### The input
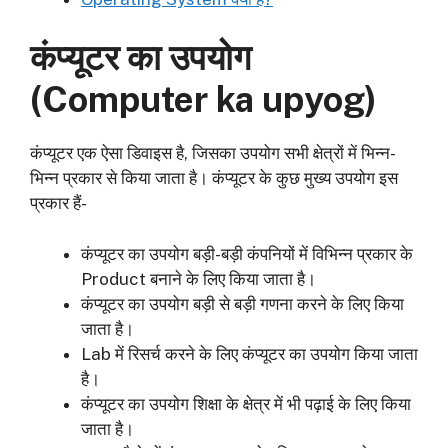
कंप्यूटर का उपयोग
(
Computer ka upyog)
कंप्यूटर एक ऐसा डिवाइस है, जिसका उपयोग सभी क्षेत्रों में भिन्न-
भिन्न प्रकार से किया जाता है। कंप्यूटर के कुछ मुख्य उपयोग इस
प्रकार हैं-
कंप्यूटर का उपयोग बड़ी-बड़ी कंपनियों में विभिन्न प्रकार के
Product बनाने के लिए किया जाता है।
कंप्यूटर का उपयोग बड़ी से बड़ी गणना करने के लिए किया
जाता है।
Lab में रिसर्च करने के लिए कंप्यूटर का उपयोग किया जाता
है।
कंप्यूटर का उपयोग शिक्षा के क्षेत्र में भी पढ़ाई के लिए किया
जाता है।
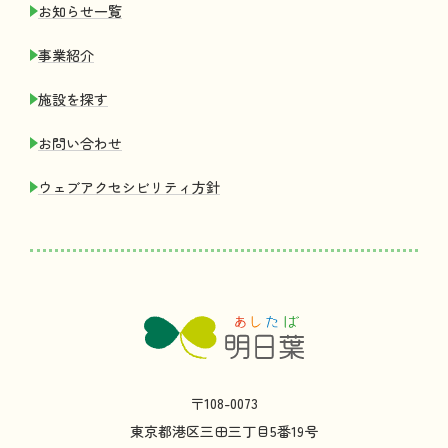
お
知
らせ
一覧
事業紹介
施設
を
探
す
お
問
い
合
わせ
ウェブアクセシビリティ
方針
〒108-0073
東京都
港区
三田
三丁目
5
番
19
号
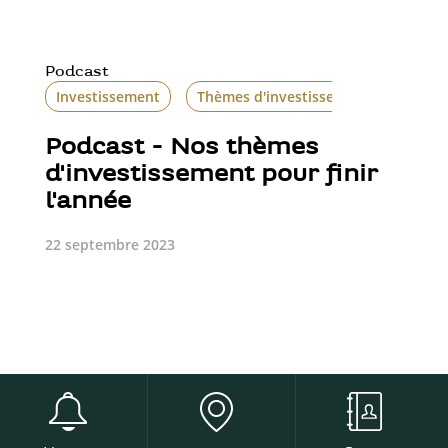
Podcast
Investissement
Thèmes d'investissement
Thème
Podcast - Nos thèmes
d'investissement pour finir
l'année
22 septembre 2023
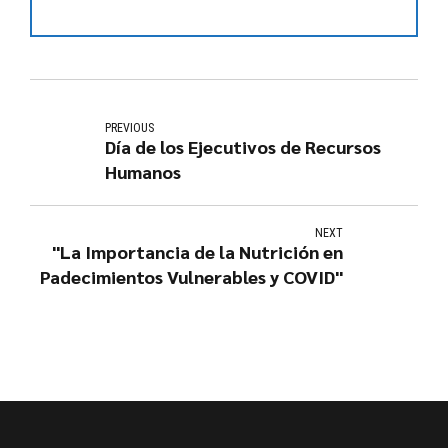
PREVIOUS
Día de los Ejecutivos de Recursos
Humanos
NEXT
"La Importancia de la Nutrición en
Padecimientos Vulnerables y COVID"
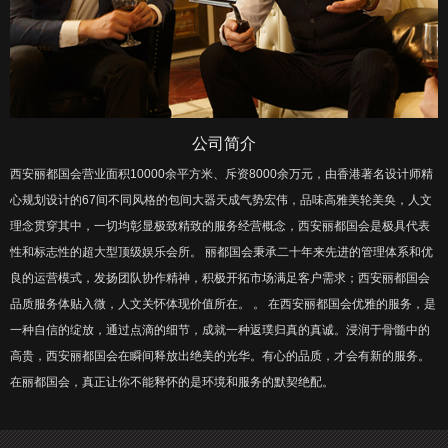
公司简介
西安丽都国会营业面积10000余平方米、斥资8000余万元，由香港著名设计师精
心规划设计的67间不同风格的包间大器天成气势宏伟，品味高雅美轮美奂，人文
理念贯穿其中，一切均彰显极致精致的服务经营概念，西安丽都国会是极具代表
性和标志性的超大型顶级娱乐会所。 丽都国会秉承二十年来先进的管理体系和优
良的运营模式，发扬团队协作精神，积极开拓市场满足客户需求；西安丽都国会
品质服务体贴入微，人文关怀体现价值所在。 。 在西安丽都国会优雅的服务，是
一种自信的绽放，通过点滴的细节，成就一种返璞归真的真诚。浸润于骨髓中的
高贵，西安丽都国会在瞬间释放出绝美的光华。有心的品质，才会有新的服务。
在丽都国会，真正让你不能释怀的是环境和服务的默契绝配。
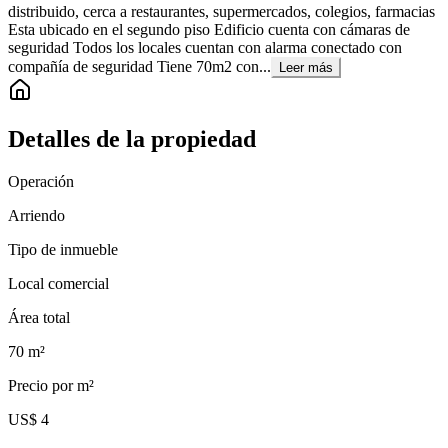
distribuido, cerca a restaurantes, supermercados, colegios, farmacias
Esta ubicado en el segundo piso Edificio cuenta con cámaras de
seguridad Todos los locales cuentan con alarma conectado con
compañía de seguridad Tiene 70m2 con...
Leer más
Detalles de la propiedad
Operación
Arriendo
Tipo de inmueble
Local comercial
Área total
70
m²
Precio por m²
US$ 4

### What is required
Reproduce the rows above word for word, from their beginning through the line containing "在丽都国会，真正让你不能释怀的是环境和服务的默契绝配。", inclusive, and omit the pictures.

### Solution to the problem
कंप्यूटर का उपयोग
(
Computer ka upyog)
कंप्यूटर एक ऐसा डिवाइस है, जिसका उपयोग सभी क्षेत्रों में भिन्न-
भिन्न प्रकार से किया जाता है। कंप्यूटर के कुछ मुख्य उपयोग इस
प्रकार हैं-
कंप्यूटर का उपयोग बड़ी-बड़ी कंपनियों में विभिन्न प्रकार के
Product बनाने के लिए किया जाता है।
कंप्यूटर का उपयोग बड़ी से बड़ी गणना करने के लिए किया
जाता है।
Lab में रिसर्च करने के लिए कंप्यूटर का उपयोग किया जाता
है।
कंप्यूटर का उपयोग शिक्षा के क्षेत्र में भी पढ़ाई के लिए किया
जाता है।
お
知
らせ
一覧
事業紹介
施設
を
探
す
お
問
い
合
わせ
ウェブアクセシビリティ
方針
〒108-0073
東京都
港区
三田
三丁目
5
番
19
号
Podcast
Investissement
Thèmes d'investissement
Thème
Podcast - Nos thèmes
d'investissement pour finir
l'année
22 septembre 2023
PREVIOUS
Día de los Ejecutivos de Recursos
Humanos
NEXT
"La Importancia de la Nutrición en
Padecimientos Vulnerables y COVID"
公司简介
西安丽都国会营业面积10000余平方米、斥资8000余万元，由香港著名设计师精
心规划设计的67间不同风格的包间大器天成气势宏伟，品味高雅美轮美奂，人文
理念贯穿其中，一切均彰显极致精致的服务经营概念，西安丽都国会是极具代表
性和标志性的超大型顶级娱乐会所。 丽都国会秉承二十年来先进的管理体系和优
良的运营模式，发扬团队协作精神，积极开拓市场满足客户需求；西安丽都国会
品质服务体贴入微，人文关怀体现价值所在。 。 在西安丽都国会优雅的服务，是
一种自信的绽放，通过点滴的细节，成就一种返璞归真的真诚。浸润于骨髓中的
高贵，西安丽都国会在瞬间释放出绝美的光华。有心的品质，才会有新的服务。
在丽都国会，真正让你不能释怀的是环境和服务的默契绝配。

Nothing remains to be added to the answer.